**The problem**
Only the number is wanted: how many lines of the listing below contain "двери"?
»»
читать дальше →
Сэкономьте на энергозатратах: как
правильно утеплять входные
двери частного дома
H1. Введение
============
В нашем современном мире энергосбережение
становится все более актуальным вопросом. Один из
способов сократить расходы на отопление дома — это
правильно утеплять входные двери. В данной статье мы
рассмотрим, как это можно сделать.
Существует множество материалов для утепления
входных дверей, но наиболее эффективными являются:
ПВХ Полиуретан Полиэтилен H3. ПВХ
««
»»
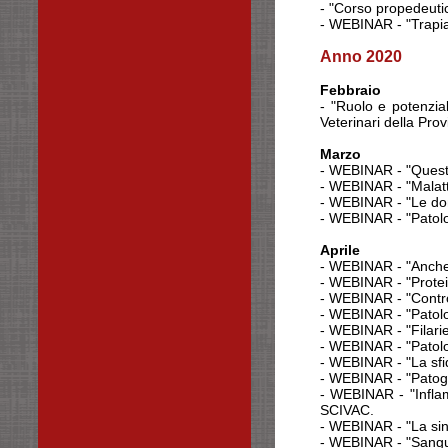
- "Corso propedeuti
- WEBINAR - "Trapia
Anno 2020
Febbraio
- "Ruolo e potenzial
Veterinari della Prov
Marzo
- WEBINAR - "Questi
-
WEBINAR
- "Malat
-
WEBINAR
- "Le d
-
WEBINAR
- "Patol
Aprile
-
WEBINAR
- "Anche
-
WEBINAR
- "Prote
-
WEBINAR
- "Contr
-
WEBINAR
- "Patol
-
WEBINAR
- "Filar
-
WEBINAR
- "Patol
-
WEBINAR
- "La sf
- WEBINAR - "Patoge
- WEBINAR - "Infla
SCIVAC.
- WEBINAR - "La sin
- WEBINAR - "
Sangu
««
»»
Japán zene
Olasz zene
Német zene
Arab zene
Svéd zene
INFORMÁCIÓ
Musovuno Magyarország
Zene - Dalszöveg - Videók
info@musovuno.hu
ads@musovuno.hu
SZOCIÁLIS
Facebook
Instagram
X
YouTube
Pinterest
««
**Task solution**
2